Eğitim sizin için neden bu kadar önemli?

Nelson Mandela, “Dünyayı değiştirmek için kullanabileceğiniz en güçlü silah eğitimdir” der. O kadar doğru ki! Rektörümüz Prof. Dr. Mehmet Necmettin Atsü, birbirinden kıymetli akademisyenlerimiz ve onların tüm fiziki sosyal olanaklarını sağlayan idari kadromuz bu sözün hakkını vermek adına tüm gayretleriyle çalışıyor. Mütevelli heyeti olarak bizler de bu başarılı ve idealist insanları yüreklendirmek için elimizden geldiğince destek oluyoruz. 

MESUT’UN DA YAVUZ’UN DA İSMİNİ YAŞATACAĞIM

Yavuz Bey’in vefatının ikinci yıldönümünde bir hatıra ormanı oluşturdunuz. Bu projeden bahseder misiniz?

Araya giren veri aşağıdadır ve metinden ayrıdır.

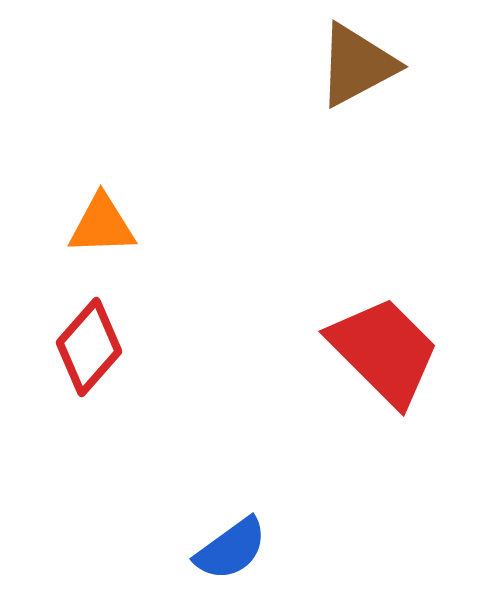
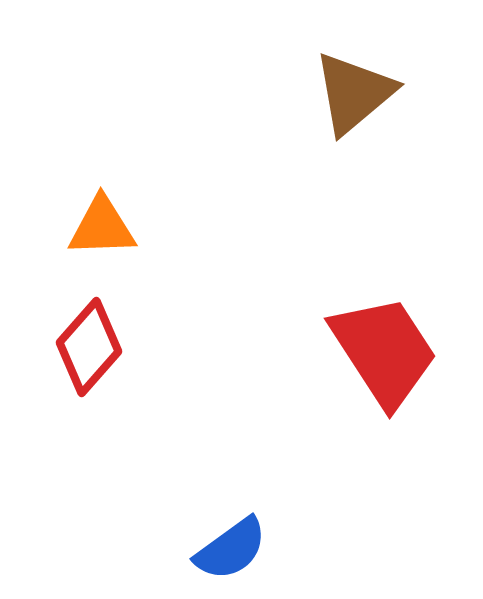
brown triangle: moved 3 px left, 28 px down; rotated 12 degrees counterclockwise
orange triangle: moved 2 px down
red trapezoid: rotated 12 degrees clockwise
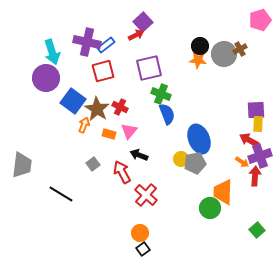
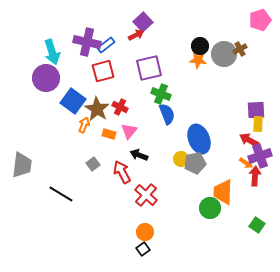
orange arrow at (242, 162): moved 4 px right, 1 px down
green square at (257, 230): moved 5 px up; rotated 14 degrees counterclockwise
orange circle at (140, 233): moved 5 px right, 1 px up
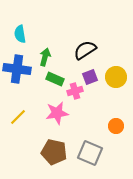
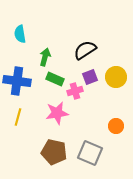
blue cross: moved 12 px down
yellow line: rotated 30 degrees counterclockwise
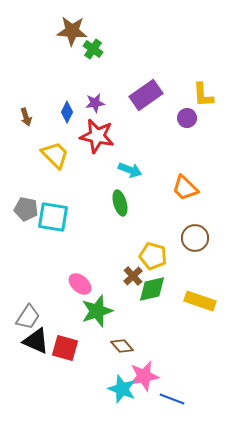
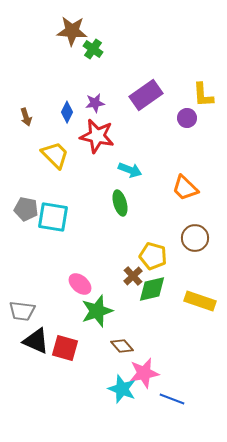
gray trapezoid: moved 6 px left, 6 px up; rotated 64 degrees clockwise
pink star: moved 3 px up
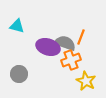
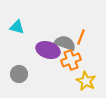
cyan triangle: moved 1 px down
purple ellipse: moved 3 px down
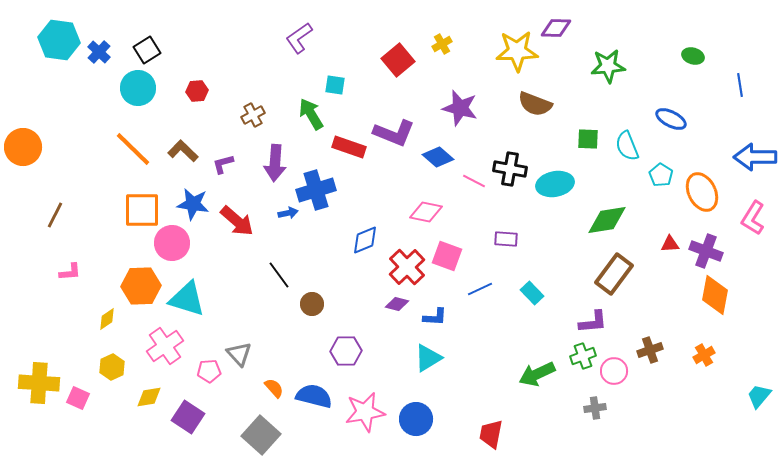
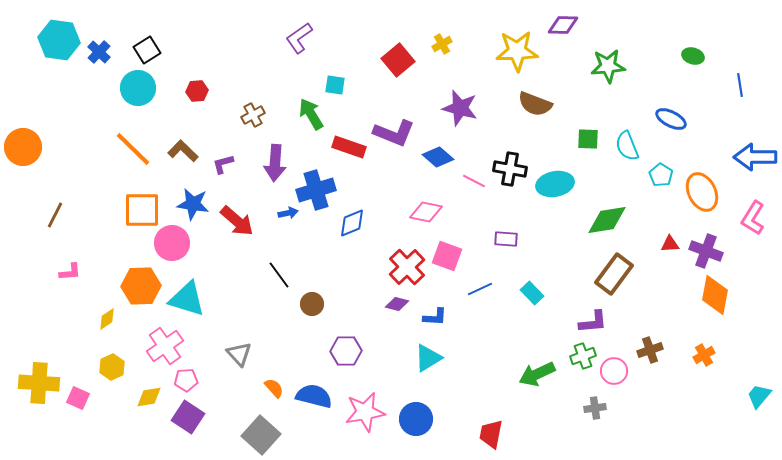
purple diamond at (556, 28): moved 7 px right, 3 px up
blue diamond at (365, 240): moved 13 px left, 17 px up
pink pentagon at (209, 371): moved 23 px left, 9 px down
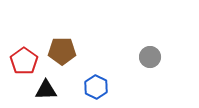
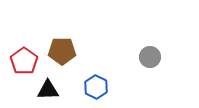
black triangle: moved 2 px right
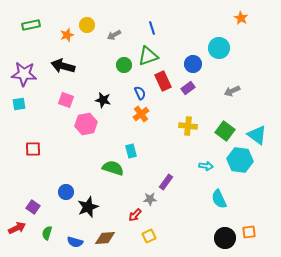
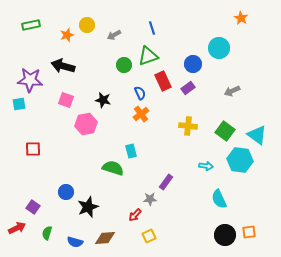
purple star at (24, 74): moved 6 px right, 6 px down
black circle at (225, 238): moved 3 px up
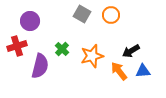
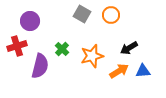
black arrow: moved 2 px left, 3 px up
orange arrow: rotated 96 degrees clockwise
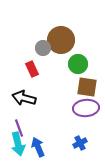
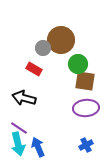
red rectangle: moved 2 px right; rotated 35 degrees counterclockwise
brown square: moved 2 px left, 6 px up
purple line: rotated 36 degrees counterclockwise
blue cross: moved 6 px right, 2 px down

İstanbul Kent Üniversitesi var oldukça Mesut’un da Yavuz’un da ismini yaşatacağım. Buradan mezun olan öğrencilerimiz ve kariyer yolu bu kurumdan geçen kişiler, onları eğitim gönüllüsü olarak anacak. Yavuz’un vefatının ikinci senesinde, ailesi olarak bir Hatıra Ormanı oluşturmak istedik. Bu ormanda ağaçlar büyüdükçe, Yavuz’un ismi orada da yaşayacak. Hatıra ormanını hayata geçirmemizde bizlere kıymetli desteklerini sağlayan Tarım ve Orman Bakanımız Sayın Bekir Pakdemirli ile İstanbul Büyükşehir Belediye Başkanı Sayın Ekrem İmamoğlu’na müteşekkirim. Bu arada Yavuz’un kampüste heyecanla beklediği kütüphanemiz de yeni binasına taşındı. Mesut Bey’in ve benim şahsi koleksiyonlarımızı bağışladığımız kütüphanenin her köşesini tasarlarken, “Yavuz böyle olmasını isterdi” diye yola çıktık. Tüm akademi camiasının ve öğrencilerimizin faydalanacağı bu eşsiz yapının kampüsümüzde bulunması beni gururlandırıyor.